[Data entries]
= Beginning of Section =
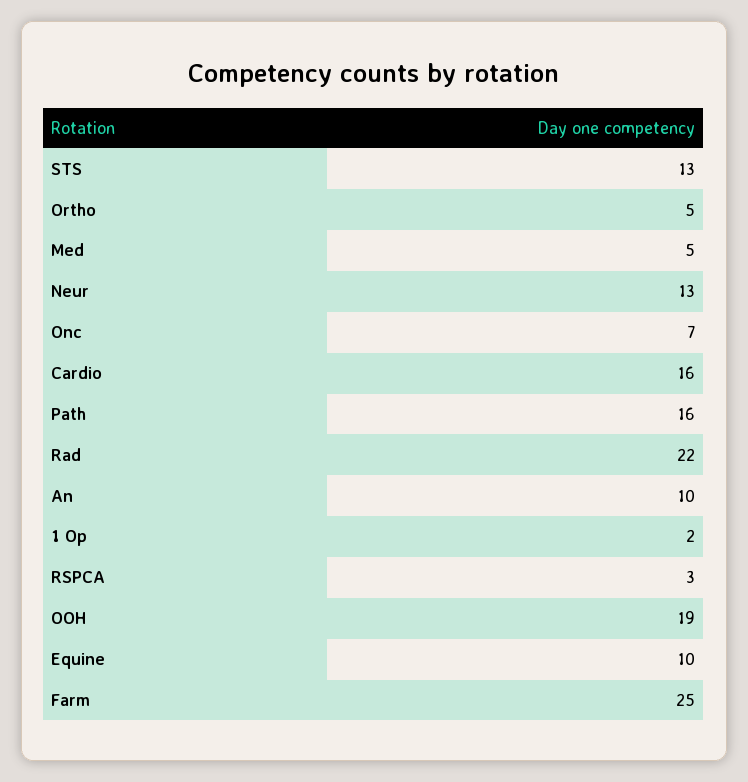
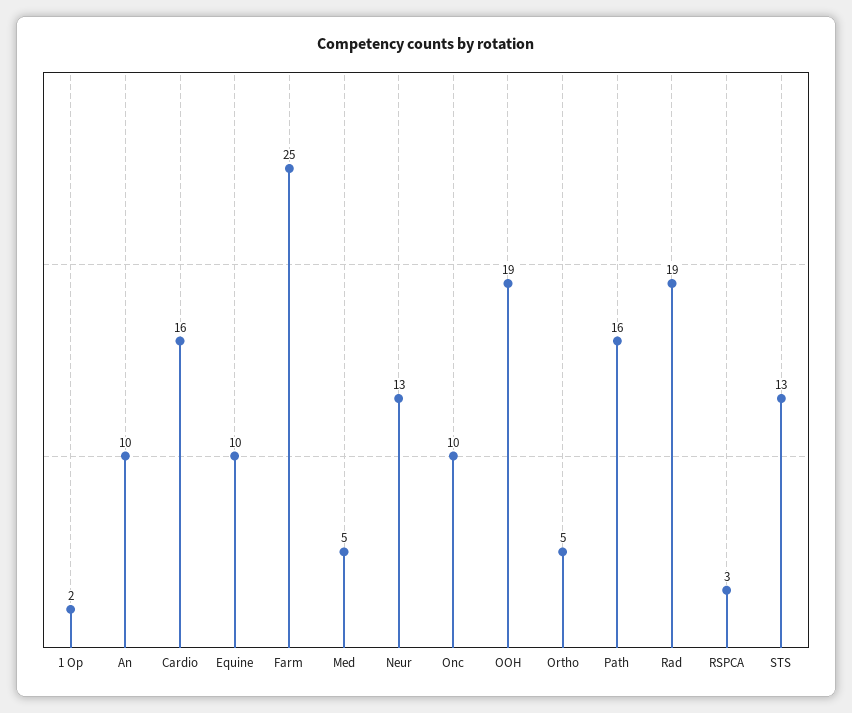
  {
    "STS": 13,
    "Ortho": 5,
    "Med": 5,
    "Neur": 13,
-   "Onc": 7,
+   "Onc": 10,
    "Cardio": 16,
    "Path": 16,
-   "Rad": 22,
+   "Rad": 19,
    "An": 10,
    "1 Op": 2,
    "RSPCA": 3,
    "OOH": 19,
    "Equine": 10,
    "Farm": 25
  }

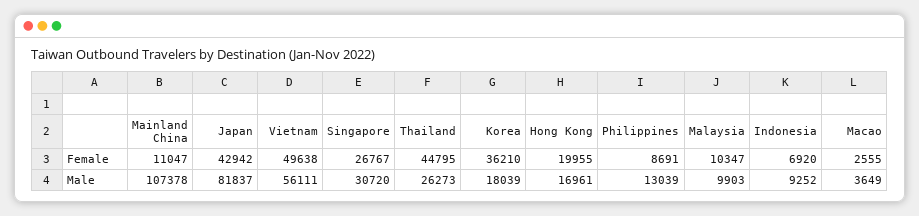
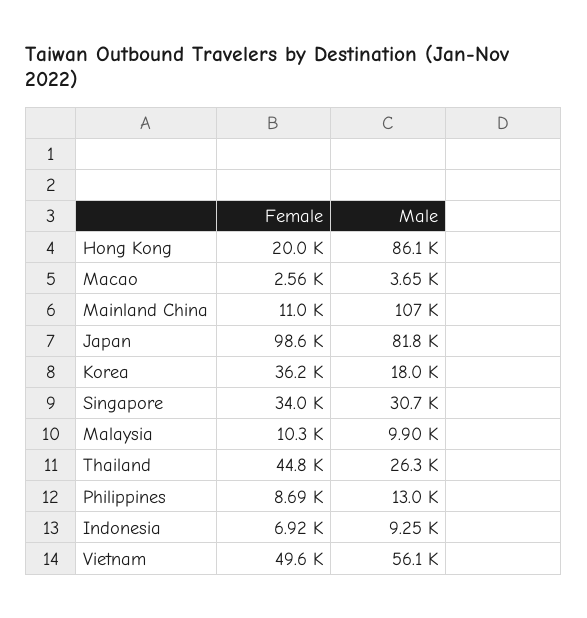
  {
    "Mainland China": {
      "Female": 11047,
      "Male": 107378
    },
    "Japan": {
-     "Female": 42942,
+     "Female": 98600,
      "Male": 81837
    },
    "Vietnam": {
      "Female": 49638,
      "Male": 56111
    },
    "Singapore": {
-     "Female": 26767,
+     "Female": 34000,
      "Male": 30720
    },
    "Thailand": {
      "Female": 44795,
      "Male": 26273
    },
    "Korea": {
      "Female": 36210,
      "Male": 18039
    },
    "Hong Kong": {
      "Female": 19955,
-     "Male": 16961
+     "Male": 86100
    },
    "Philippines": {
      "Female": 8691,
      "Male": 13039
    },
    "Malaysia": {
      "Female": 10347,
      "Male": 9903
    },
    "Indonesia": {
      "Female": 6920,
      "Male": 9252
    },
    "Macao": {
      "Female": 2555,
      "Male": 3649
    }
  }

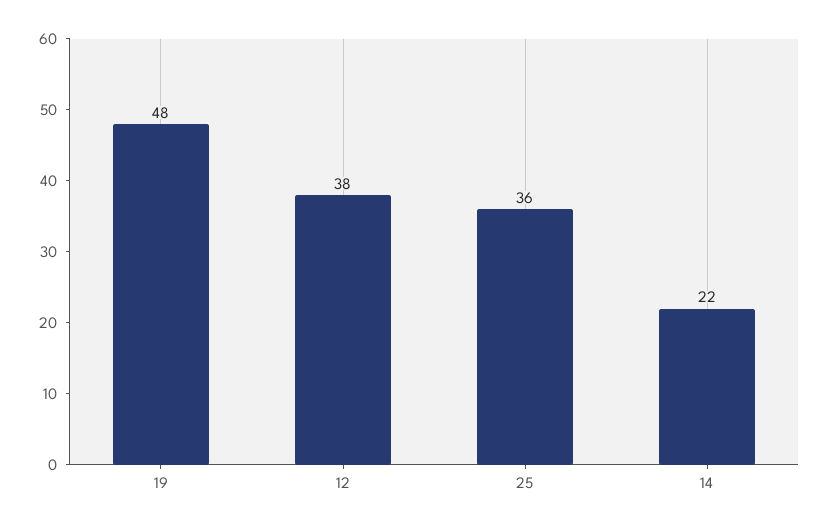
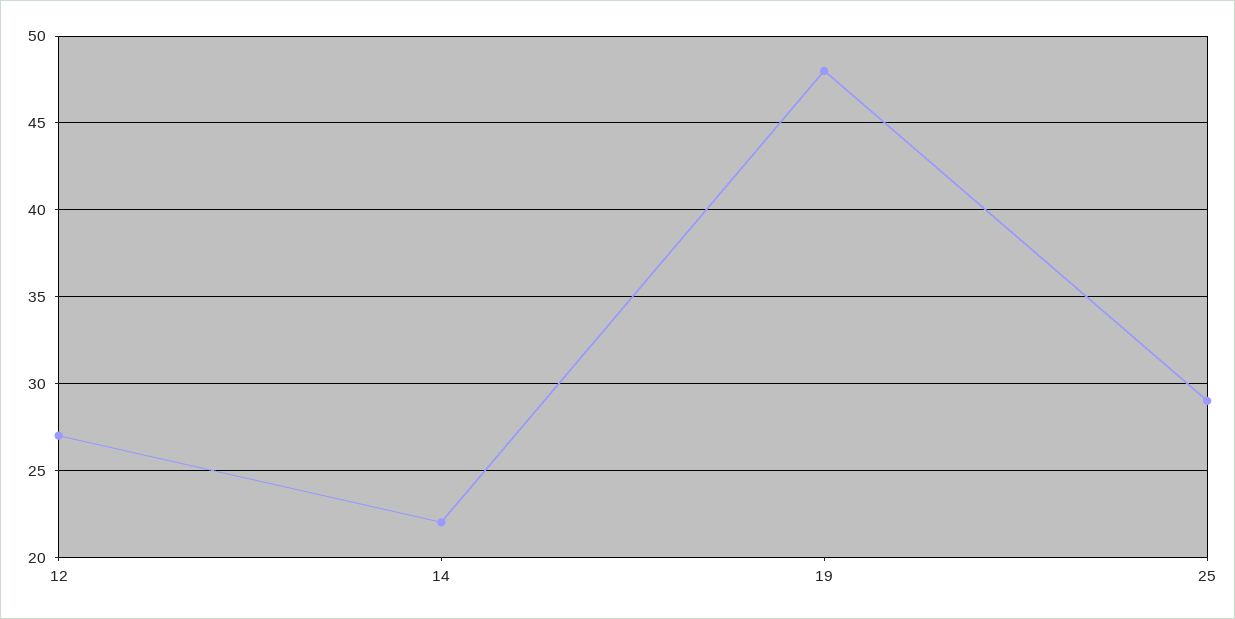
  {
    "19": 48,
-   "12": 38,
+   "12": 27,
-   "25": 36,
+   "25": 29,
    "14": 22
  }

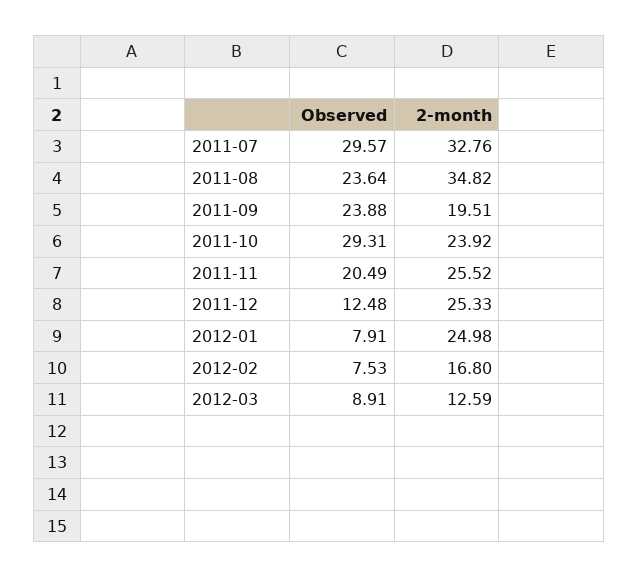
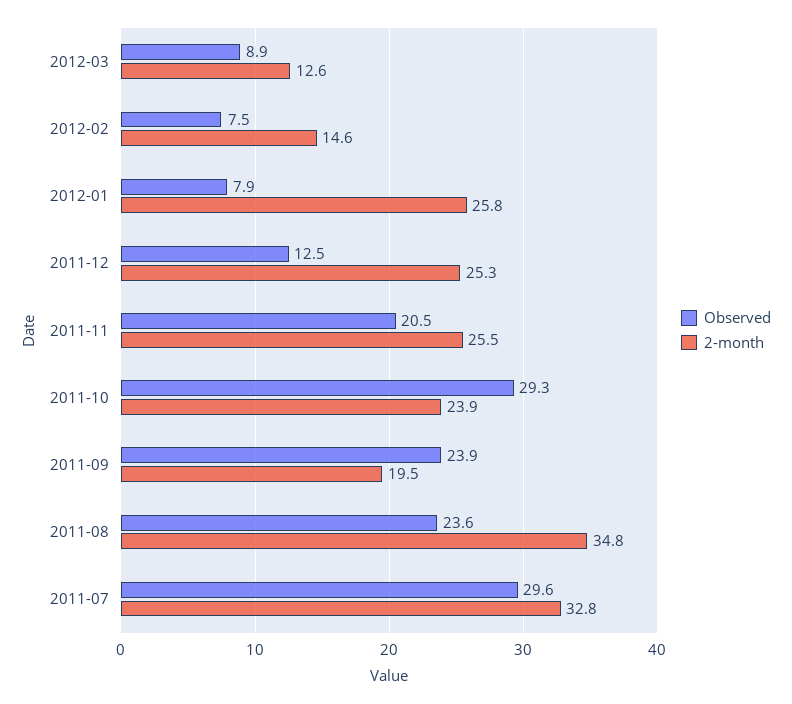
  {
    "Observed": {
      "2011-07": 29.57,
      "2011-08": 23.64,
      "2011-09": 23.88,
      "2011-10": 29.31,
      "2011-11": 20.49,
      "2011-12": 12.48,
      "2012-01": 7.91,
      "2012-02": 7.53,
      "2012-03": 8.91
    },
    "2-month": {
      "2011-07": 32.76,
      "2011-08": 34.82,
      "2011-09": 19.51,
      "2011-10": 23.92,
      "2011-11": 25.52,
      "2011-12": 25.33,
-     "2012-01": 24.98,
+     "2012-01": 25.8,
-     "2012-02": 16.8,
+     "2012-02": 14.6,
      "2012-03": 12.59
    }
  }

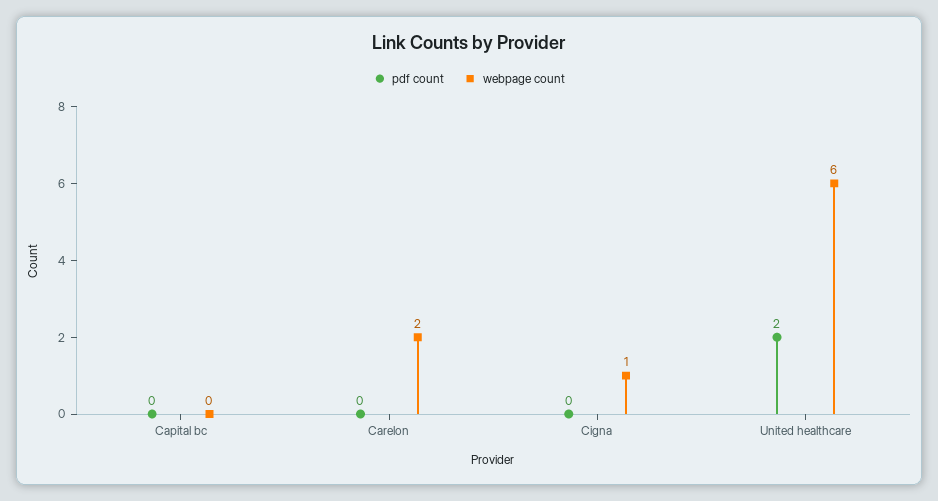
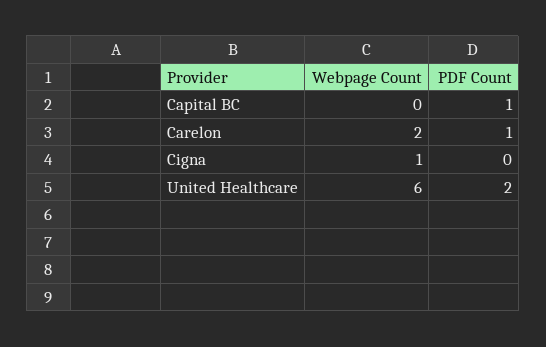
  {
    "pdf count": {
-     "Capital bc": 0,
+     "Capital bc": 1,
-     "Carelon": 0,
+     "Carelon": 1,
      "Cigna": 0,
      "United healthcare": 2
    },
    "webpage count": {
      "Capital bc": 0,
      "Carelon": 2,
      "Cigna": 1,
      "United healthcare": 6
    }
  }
= End of Section =
◆ Exercise prompt:
Please set down the records above verbatim, with each picture left out.

◆ Answer:
  {
    "STS": 13,
    "Ortho": 5,
    "Med": 5,
    "Neur": 13,
-   "Onc": 7,
+   "Onc": 10,
    "Cardio": 16,
    "Path": 16,
-   "Rad": 22,
+   "Rad": 19,
    "An": 10,
    "1 Op": 2,
    "RSPCA": 3,
    "OOH": 19,
    "Equine": 10,
    "Farm": 25
  }

  {
    "Mainland China": {
      "Female": 11047,
      "Male": 107378
    },
    "Japan": {
-     "Female": 42942,
+     "Female": 98600,
      "Male": 81837
    },
    "Vietnam": {
      "Female": 49638,
      "Male": 56111
    },
    "Singapore": {
-     "Female": 26767,
+     "Female": 34000,
      "Male": 30720
    },
    "Thailand": {
      "Female": 44795,
      "Male": 26273
    },
    "Korea": {
      "Female": 36210,
      "Male": 18039
    },
    "Hong Kong": {
      "Female": 19955,
-     "Male": 16961
+     "Male": 86100
    },
    "Philippines": {
      "Female": 8691,
      "Male": 13039
    },
    "Malaysia": {
      "Female": 10347,
      "Male": 9903
    },
    "Indonesia": {
      "Female": 6920,
      "Male": 9252
    },
    "Macao": {
      "Female": 2555,
      "Male": 3649
    }
  }

  {
    "19": 48,
-   "12": 38,
+   "12": 27,
-   "25": 36,
+   "25": 29,
    "14": 22
  }

  {
    "Observed": {
      "2011-07": 29.57,
      "2011-08": 23.64,
      "2011-09": 23.88,
      "2011-10": 29.31,
      "2011-11": 20.49,
      "2011-12": 12.48,
      "2012-01": 7.91,
      "2012-02": 7.53,
      "2012-03": 8.91
    },
    "2-month": {
      "2011-07": 32.76,
      "2011-08": 34.82,
      "2011-09": 19.51,
      "2011-10": 23.92,
      "2011-11": 25.52,
      "2011-12": 25.33,
-     "2012-01": 24.98,
+     "2012-01": 25.8,
-     "2012-02": 16.8,
+     "2012-02": 14.6,
      "2012-03": 12.59
    }
  }

  {
    "pdf count": {
-     "Capital bc": 0,
+     "Capital bc": 1,
-     "Carelon": 0,
+     "Carelon": 1,
      "Cigna": 0,
      "United healthcare": 2
    },
    "webpage count": {
      "Capital bc": 0,
      "Carelon": 2,
      "Cigna": 1,
      "United healthcare": 6
    }
  }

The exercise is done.